[Start of Attachment]
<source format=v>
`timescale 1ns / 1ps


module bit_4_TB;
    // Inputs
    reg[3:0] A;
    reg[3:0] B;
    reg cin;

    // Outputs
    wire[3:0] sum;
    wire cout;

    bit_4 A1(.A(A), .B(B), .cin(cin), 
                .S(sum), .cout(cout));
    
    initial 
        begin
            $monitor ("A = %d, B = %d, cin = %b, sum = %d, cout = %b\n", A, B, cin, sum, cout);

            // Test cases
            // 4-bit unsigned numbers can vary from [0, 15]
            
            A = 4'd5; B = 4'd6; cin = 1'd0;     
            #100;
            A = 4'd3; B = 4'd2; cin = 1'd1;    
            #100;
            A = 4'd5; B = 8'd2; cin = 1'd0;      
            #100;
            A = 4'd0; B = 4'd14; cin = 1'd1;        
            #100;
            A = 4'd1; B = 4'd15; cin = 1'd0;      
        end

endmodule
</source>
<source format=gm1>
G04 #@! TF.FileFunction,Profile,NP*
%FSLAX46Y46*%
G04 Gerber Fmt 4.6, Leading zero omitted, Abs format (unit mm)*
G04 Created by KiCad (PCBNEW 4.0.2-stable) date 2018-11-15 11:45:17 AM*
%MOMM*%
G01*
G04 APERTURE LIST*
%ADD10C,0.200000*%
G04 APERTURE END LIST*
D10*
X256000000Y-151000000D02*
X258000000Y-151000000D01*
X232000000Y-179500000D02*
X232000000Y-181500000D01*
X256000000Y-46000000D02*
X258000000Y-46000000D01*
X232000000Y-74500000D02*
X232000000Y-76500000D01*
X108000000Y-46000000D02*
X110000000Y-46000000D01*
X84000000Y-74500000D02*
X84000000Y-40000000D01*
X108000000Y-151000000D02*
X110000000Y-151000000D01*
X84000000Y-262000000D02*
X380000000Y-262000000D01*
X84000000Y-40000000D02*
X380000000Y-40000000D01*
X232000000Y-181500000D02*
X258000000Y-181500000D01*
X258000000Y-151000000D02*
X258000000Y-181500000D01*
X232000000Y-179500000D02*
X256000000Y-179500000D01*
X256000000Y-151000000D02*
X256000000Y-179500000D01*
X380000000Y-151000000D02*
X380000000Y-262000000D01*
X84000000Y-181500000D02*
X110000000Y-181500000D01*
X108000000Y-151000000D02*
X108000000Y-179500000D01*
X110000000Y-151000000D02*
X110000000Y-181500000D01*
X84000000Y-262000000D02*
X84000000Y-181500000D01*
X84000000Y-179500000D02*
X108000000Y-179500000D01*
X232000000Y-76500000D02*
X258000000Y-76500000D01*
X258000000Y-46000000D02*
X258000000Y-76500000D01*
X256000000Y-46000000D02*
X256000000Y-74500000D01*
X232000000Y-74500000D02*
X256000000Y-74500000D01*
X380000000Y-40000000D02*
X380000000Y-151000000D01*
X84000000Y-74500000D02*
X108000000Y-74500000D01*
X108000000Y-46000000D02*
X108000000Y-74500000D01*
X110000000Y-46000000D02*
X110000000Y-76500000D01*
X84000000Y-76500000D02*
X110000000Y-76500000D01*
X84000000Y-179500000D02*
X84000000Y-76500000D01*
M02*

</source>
[End of Attachment]
[Start of Attachment]
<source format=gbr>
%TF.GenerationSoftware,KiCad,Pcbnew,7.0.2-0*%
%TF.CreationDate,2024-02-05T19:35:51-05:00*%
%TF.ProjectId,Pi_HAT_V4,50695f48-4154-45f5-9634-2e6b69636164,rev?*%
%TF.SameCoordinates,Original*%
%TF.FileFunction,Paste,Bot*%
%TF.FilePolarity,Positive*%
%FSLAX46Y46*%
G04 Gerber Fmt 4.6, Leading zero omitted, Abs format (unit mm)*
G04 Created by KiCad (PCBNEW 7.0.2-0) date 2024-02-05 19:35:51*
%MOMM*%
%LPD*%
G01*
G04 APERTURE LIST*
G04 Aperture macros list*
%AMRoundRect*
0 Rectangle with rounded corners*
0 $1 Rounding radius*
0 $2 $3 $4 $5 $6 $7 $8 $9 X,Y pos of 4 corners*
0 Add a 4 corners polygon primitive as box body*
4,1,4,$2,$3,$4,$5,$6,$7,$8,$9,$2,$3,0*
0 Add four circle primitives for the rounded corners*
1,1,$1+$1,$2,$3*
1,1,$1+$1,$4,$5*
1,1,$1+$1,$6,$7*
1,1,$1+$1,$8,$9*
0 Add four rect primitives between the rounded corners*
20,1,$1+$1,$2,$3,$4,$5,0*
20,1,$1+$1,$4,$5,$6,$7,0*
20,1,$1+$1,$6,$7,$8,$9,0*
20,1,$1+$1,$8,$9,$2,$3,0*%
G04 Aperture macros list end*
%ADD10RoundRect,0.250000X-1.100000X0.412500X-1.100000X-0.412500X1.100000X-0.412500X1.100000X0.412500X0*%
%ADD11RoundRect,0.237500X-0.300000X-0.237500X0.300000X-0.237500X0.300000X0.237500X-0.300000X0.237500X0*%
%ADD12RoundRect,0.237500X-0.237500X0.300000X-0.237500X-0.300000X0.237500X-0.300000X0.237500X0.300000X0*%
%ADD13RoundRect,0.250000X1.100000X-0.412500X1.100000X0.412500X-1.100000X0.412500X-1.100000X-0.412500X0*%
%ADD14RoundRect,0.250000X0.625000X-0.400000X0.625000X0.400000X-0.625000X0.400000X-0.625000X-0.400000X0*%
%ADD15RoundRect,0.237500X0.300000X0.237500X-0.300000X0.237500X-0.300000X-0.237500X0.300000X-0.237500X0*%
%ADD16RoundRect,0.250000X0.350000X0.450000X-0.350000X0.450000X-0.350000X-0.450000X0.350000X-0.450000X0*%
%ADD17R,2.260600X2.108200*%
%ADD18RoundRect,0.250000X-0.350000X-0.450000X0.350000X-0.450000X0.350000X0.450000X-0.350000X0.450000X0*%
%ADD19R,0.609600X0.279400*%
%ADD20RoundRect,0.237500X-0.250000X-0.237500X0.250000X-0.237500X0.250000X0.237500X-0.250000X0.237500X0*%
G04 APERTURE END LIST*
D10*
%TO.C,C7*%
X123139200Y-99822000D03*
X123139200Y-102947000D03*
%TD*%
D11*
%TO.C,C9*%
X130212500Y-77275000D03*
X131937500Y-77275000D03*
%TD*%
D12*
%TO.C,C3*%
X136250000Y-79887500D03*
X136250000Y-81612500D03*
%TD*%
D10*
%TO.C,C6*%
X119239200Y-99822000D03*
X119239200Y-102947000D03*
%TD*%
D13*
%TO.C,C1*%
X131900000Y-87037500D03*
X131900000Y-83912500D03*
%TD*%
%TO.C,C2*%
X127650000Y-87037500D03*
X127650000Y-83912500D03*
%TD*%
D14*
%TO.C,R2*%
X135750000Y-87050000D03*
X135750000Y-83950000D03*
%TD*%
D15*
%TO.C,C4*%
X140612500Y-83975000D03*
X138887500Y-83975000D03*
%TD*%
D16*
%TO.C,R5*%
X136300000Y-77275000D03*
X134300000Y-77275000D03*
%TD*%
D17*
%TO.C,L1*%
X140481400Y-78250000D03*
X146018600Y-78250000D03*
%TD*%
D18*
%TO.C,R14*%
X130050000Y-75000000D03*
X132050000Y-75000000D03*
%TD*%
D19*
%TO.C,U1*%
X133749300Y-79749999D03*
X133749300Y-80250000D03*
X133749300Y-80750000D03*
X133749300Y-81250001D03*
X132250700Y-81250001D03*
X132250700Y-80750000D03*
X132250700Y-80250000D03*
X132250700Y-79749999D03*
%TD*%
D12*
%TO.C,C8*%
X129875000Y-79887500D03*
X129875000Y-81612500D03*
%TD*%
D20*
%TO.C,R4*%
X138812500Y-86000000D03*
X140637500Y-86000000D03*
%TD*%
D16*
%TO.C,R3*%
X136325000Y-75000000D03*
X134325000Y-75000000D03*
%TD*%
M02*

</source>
[End of Attachment]
Goal of the exercise:
Copy every line above that includes the string "primitives".

Output:
0 Add four circle primitives for the rounded corners*
0 Add four rect primitives between the rounded corners*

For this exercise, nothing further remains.